• [What you have to do]
Could you quote the article on tail-call optimization word for word, starting with "Both of them" and going on through "is the tail-position?"?

• [Text to read]
↓↓↓
# Introduction

There is a class of optimisations called the Tail-call optimisations. These come into picture usually for recursive functions (though they can be defined for general statements as well but then the optimisation has no meaning. See the wikipedia page) and tail-recursive functions are a special case of the same. To understand what tail-calls are let’s look at an example.

Consider the following definitions of the factorial of a number:

# Definition 1: non-tail recursive

let rec factorial ~n:n = 
	match n with
	| 0 -> 1
	| n -> n*factorial ~n:(n-1)

or

let rec fib n =
	match n with
	| 1 -> 1
	| 2 -> 1
	| n -> fib (n-1) + fib (n-2)

# Definition 2: tail-recursive

let fact ~n:n =
  let rec aux n acc =
    if n = 0 then acc
    else aux (n - 1) (n * acc)
  in
  aux n 1

or

let fib n =
  let rec aux n a b =
    if n = 0 then a
    else aux (n - 1) b (a + b)
  in
  aux n 1 1

Both of them perform the same operation, in-fact they look like they’re doing the exact same thing in code as well, but there is a subtle difference:

The second definition ensures that the recursion is in the tail-position!

# What is the tail-position?

From the book real world OCaml: Let’s think about the situation where one function (the caller) invokes another (the callee). The invocation is considered a tail call when the caller doesn’t do anything with the value returned by the callee except to return it.

In the second example, the function fact is by itself not recursive, but it invokes another function called aux which is. Now the fact function simply returns the output given by aux doesn’t it! So, this makes it a tail-call.

Some functions are deliberately made a little messier as in the second case to allow the compiler to perform the tail-call optimisations. This messiness comes from the use of the accumulator, this holds the value of individual calls in a single stack frame (we’ll discuss that in a few minutes) and allows the main function to return just the output of inner recursive function.

So what is a tail-call optimisation?

# Tail call optimisation

To understand this in a deeper level, let’s analyze the assembly output for the non-tail recursive case. For compiling, save the first definition in a file named main.ml, then run:

# Assuming main.ml has the following code:
# let rec fib n =
# 	match n with
# 	| 1 -> 1
# 	| 2 -> 1
# 	| n -> fib (n-1) + fib (n-2);;

# let a = fib 10;;
# print_endline @@ string_of_int a;;

ocamlopt -o main main.ml -g # -g -> Ensure that symbols are present for debugging

Then do an objdump and save it to a file for analysis:

objdump -d main > objdump.txt

This is the main and the _start section:

0000000000018890 <main>:
   18890:	f3 0f 1e fa          	endbr64 
   18894:	50                   	push   %rax
   18895:	58                   	pop    %rax
   18896:	48 89 f7             	mov    %rsi,%rdi
   18899:	48 83 ec 08          	sub    $0x8,%rsp
   1889d:	e8 de b1 02 00       	call   43a80 <caml_main>
   188a2:	31 ff                	xor    %edi,%edi
   188a4:	e8 17 64 02 00       	call   3ecc0 <caml_do_exit>
   188a9:	0f 1f 80 00 00 00 00 	nopl   0x0(%rax)
↑↑↑
• [Entries supplied]
↓↓↓
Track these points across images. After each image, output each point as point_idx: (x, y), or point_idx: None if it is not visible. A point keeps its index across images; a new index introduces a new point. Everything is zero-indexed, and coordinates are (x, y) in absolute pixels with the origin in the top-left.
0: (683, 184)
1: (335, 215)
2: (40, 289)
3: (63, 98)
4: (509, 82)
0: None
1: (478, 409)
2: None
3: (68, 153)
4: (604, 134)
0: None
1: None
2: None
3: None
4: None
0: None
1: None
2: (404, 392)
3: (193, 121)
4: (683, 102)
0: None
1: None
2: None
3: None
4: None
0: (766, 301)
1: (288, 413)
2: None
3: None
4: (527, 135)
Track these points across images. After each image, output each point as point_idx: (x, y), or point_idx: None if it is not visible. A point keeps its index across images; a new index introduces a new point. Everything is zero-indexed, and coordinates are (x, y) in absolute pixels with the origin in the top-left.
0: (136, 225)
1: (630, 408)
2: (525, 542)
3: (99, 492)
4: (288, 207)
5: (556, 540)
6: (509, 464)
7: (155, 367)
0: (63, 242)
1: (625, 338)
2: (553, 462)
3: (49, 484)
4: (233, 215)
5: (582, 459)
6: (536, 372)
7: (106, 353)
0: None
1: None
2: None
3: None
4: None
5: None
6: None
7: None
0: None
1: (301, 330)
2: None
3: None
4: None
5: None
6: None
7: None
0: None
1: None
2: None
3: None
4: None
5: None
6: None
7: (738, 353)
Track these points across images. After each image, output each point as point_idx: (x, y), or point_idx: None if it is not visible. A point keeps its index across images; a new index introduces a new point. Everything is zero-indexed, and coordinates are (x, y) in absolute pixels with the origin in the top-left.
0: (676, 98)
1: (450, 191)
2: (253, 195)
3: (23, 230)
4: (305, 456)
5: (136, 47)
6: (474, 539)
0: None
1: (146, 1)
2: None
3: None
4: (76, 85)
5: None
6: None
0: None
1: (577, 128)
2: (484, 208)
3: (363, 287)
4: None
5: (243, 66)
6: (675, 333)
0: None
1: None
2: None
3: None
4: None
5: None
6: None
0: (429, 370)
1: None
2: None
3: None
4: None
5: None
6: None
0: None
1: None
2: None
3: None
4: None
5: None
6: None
↑↑↑
• [Response to the exercise]
Both of them perform the same operation, in-fact they look like they’re doing the exact same thing in code as well, but there is a subtle difference:

The second definition ensures that the recursion is in the tail-position!

# What is the tail-position?